(WHAT TO PRODUCE): Count the lines in the rows below that contain the string "virtual", and reply with that number alone.

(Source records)
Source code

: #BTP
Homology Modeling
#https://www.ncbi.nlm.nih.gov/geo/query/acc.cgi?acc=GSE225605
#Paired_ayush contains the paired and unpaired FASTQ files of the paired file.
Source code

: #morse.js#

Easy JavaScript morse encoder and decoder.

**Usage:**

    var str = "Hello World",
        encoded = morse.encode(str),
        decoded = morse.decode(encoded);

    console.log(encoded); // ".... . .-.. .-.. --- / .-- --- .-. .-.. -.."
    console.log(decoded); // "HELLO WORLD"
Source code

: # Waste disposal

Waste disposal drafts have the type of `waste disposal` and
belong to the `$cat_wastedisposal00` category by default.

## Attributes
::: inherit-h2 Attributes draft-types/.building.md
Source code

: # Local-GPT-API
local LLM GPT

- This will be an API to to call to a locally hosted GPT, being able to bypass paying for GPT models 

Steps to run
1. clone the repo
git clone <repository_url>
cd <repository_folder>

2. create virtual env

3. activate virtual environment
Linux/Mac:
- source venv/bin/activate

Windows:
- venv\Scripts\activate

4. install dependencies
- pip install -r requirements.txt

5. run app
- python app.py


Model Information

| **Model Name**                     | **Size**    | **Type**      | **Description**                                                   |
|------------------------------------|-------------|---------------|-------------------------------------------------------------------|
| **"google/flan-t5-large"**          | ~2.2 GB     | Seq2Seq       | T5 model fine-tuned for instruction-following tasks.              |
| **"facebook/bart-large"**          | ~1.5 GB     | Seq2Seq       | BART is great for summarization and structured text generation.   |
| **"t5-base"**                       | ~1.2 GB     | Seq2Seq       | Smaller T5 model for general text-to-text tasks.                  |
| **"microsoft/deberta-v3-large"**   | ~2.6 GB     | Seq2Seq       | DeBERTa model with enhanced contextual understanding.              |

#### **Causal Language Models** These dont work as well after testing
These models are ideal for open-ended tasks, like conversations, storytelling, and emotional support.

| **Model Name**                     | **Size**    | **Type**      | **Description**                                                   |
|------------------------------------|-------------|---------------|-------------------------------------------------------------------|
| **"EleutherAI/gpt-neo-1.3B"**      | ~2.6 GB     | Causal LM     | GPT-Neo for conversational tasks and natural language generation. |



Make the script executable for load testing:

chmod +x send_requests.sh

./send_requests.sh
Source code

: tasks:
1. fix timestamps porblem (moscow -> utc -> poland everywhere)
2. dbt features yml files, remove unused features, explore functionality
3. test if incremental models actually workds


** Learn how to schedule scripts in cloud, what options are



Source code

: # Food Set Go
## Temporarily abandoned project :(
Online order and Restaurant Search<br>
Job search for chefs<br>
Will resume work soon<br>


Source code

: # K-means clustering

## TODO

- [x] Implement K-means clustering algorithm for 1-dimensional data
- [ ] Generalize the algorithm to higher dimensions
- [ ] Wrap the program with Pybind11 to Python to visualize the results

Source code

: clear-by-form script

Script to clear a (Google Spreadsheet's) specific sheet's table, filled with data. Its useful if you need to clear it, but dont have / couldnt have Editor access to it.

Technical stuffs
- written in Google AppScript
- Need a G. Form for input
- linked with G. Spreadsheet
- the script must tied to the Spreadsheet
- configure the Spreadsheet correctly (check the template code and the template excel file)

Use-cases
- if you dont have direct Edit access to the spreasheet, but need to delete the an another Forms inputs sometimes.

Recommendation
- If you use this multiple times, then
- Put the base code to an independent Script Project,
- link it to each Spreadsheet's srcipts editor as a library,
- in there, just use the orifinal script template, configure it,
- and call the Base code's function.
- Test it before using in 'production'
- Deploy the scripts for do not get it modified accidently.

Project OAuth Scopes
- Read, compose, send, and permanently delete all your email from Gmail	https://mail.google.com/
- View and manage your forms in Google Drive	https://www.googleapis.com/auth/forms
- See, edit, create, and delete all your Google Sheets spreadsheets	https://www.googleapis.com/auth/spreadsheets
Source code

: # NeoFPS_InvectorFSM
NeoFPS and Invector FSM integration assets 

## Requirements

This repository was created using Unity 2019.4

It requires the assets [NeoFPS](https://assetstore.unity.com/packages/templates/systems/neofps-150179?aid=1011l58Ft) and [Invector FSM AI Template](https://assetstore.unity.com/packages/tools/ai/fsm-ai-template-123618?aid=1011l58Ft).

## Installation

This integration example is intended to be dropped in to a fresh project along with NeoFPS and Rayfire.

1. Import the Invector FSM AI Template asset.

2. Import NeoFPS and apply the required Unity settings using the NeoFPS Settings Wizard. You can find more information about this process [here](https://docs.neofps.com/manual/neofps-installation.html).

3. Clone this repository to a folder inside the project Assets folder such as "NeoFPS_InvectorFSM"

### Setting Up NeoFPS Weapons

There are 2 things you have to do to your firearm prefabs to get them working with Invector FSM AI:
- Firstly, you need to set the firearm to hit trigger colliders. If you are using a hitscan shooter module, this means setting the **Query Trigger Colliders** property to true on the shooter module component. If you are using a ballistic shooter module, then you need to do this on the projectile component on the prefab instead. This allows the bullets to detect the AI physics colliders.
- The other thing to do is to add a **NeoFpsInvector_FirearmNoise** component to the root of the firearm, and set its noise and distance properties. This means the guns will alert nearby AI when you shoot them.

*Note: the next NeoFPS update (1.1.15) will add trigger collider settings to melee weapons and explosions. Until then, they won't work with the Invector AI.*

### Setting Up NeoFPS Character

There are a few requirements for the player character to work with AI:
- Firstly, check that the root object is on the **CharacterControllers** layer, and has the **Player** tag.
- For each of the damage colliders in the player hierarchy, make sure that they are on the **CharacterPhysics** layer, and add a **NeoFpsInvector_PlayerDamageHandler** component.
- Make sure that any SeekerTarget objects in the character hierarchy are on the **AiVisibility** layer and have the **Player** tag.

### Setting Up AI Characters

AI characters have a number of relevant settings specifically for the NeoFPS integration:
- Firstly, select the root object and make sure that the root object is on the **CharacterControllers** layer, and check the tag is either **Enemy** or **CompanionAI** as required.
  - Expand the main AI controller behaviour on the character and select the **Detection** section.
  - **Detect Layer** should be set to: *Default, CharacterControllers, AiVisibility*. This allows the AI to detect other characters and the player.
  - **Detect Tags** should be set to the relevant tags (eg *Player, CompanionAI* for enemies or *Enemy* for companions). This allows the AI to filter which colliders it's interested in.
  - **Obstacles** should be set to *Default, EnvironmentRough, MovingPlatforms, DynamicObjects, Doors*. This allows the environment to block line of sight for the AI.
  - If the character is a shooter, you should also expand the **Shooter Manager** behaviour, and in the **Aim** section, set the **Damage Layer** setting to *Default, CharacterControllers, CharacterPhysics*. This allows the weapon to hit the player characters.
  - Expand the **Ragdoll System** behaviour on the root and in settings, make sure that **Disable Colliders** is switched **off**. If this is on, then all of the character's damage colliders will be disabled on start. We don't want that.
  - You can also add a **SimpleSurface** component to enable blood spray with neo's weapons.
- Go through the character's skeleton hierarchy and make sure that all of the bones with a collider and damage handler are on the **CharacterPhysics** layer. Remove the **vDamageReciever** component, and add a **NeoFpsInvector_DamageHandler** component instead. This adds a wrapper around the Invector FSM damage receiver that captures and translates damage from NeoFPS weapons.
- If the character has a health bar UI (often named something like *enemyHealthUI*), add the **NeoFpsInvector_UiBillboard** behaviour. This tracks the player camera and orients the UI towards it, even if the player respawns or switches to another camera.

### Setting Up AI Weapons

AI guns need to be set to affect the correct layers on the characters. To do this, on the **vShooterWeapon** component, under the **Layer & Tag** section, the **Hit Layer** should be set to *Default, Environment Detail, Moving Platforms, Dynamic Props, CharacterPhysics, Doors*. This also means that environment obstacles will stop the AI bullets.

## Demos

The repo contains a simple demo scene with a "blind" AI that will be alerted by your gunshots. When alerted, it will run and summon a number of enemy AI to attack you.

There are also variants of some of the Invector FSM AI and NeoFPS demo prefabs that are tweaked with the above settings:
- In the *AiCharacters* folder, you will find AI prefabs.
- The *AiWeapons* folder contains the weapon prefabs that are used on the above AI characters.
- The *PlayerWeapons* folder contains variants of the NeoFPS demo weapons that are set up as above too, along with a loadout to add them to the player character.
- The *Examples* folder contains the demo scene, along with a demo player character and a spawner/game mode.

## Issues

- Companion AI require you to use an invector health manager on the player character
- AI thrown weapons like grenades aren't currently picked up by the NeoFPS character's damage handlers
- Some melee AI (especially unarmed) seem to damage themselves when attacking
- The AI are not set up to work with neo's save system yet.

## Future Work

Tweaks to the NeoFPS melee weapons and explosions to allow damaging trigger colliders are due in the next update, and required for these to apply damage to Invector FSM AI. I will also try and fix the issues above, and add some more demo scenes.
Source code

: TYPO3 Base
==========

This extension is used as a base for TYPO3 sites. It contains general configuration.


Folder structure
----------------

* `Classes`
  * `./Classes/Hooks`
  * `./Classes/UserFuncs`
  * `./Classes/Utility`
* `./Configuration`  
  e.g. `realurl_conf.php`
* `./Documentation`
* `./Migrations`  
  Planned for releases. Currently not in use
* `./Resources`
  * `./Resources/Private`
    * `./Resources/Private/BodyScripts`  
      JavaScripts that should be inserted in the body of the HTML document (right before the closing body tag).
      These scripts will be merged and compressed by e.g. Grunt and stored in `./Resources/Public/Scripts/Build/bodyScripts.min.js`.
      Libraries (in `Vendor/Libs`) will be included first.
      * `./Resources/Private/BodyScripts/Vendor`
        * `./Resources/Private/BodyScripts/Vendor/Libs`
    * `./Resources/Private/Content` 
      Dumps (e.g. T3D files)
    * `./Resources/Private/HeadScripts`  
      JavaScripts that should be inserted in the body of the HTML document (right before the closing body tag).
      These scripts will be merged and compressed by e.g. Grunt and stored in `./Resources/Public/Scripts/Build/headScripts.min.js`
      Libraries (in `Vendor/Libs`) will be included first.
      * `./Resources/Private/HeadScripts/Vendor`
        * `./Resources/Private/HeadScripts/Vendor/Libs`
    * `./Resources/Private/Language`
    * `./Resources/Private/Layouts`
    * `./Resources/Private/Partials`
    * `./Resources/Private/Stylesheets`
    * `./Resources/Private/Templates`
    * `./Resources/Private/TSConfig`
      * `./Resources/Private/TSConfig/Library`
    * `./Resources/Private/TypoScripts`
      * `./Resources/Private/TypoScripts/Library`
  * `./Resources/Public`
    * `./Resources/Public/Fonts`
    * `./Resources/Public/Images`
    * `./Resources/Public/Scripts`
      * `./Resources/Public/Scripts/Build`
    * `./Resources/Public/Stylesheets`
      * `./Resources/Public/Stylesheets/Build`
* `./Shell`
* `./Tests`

(EXERCISE RESULT): 2